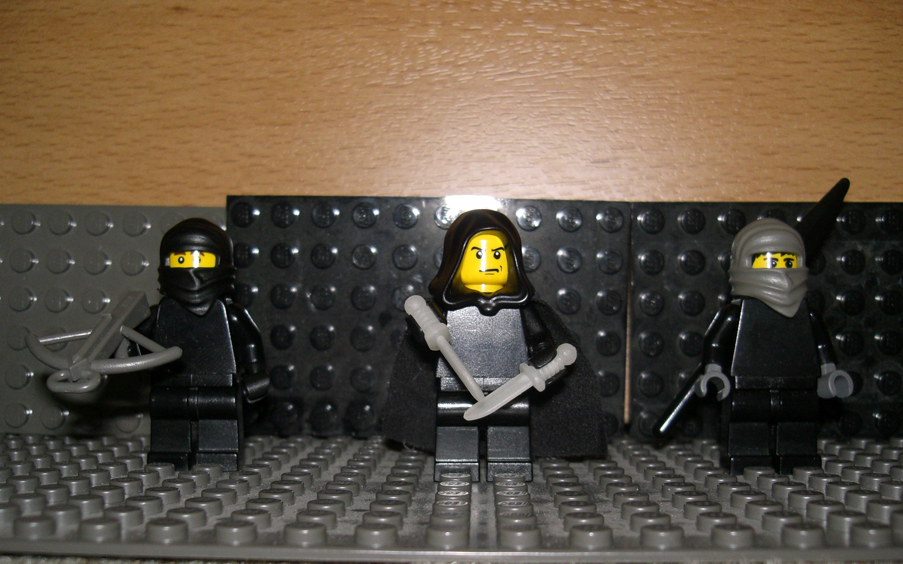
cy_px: 329
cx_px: 458
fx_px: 1009
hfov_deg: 48.2
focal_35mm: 41
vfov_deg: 31.2
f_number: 3.1
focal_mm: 6.3
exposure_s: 1/60
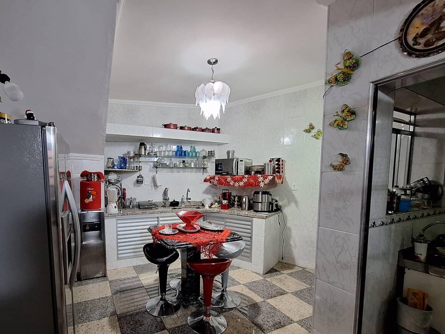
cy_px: 194
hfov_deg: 93.6
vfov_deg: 77.6
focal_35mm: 16
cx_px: 184
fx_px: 206
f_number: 2.2
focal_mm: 1.74
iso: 200
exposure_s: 1/30
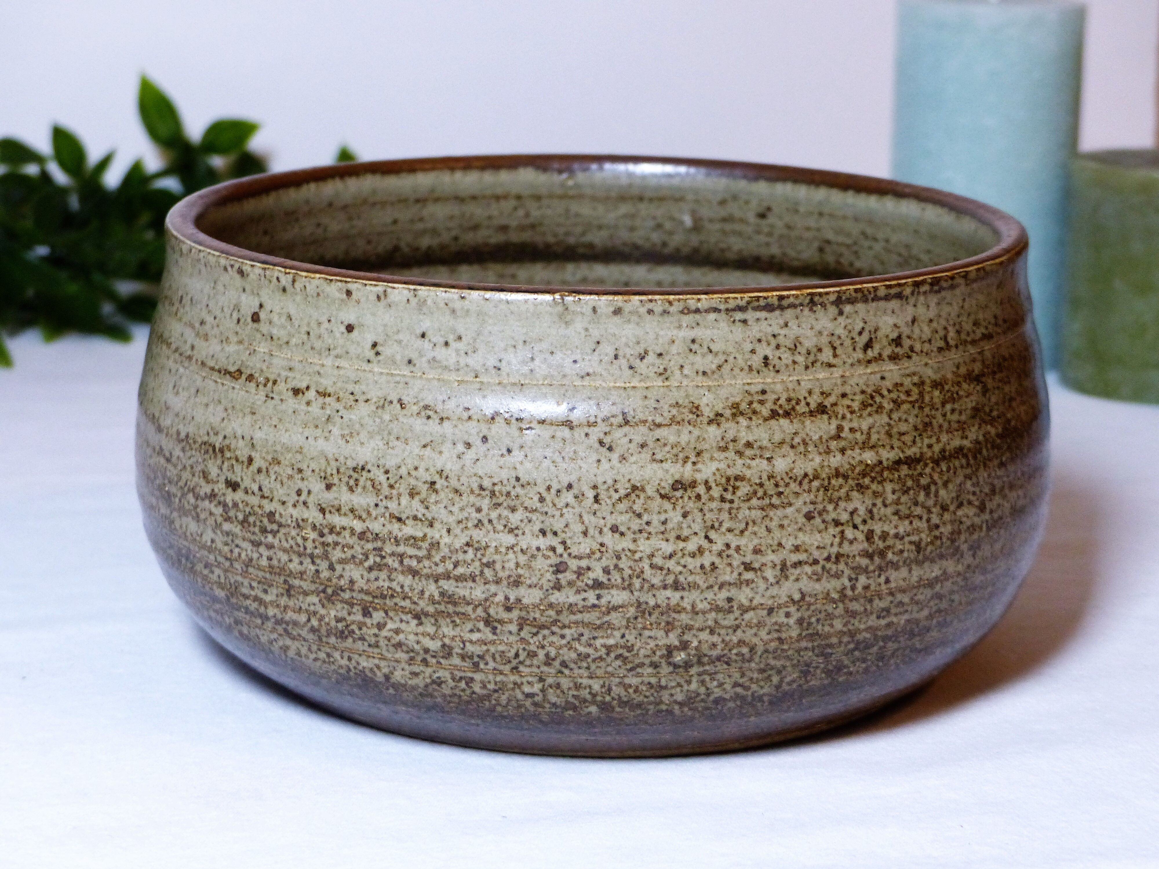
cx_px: 580
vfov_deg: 16.6
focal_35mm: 89
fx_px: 2980
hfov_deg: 22.0
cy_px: 434
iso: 400
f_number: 2.8
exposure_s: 1/40
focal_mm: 15
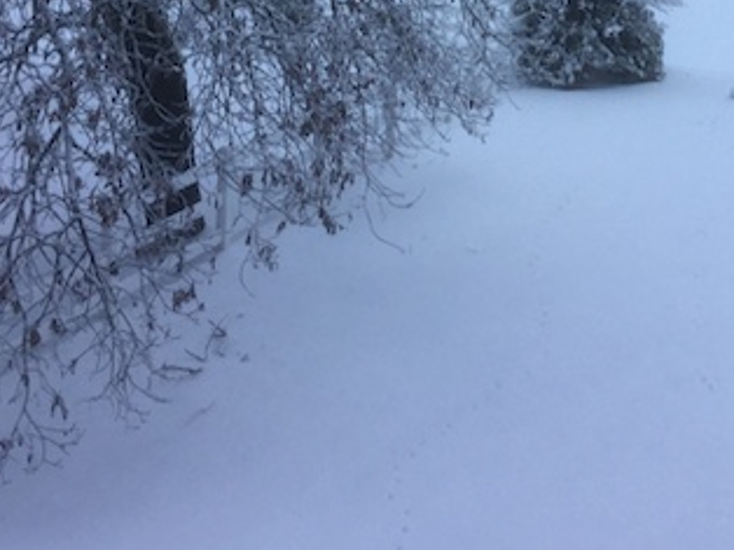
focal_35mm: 79
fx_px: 1674
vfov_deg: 17.7
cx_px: 554
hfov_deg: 24.5
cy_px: -129
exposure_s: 1/120
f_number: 2.4
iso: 32
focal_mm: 3.3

________________

• [TO-DO ITEM] Please output each line above exactly and omit all images.

• [EXERCISE SOLUTION]
cy_px: 329
cx_px: 458
fx_px: 1009
hfov_deg: 48.2
focal_35mm: 41
vfov_deg: 31.2
f_number: 3.1
focal_mm: 6.3
exposure_s: 1/60
cy_px: 194
hfov_deg: 93.6
vfov_deg: 77.6
focal_35mm: 16
cx_px: 184
fx_px: 206
f_number: 2.2
focal_mm: 1.74
iso: 200
exposure_s: 1/30
cx_px: 580
vfov_deg: 16.6
focal_35mm: 89
fx_px: 2980
hfov_deg: 22.0
cy_px: 434
iso: 400
f_number: 2.8
exposure_s: 1/40
focal_mm: 15
focal_35mm: 79
fx_px: 1674
vfov_deg: 17.7
cx_px: 554
hfov_deg: 24.5
cy_px: -129
exposure_s: 1/120
f_number: 2.4
iso: 32
focal_mm: 3.3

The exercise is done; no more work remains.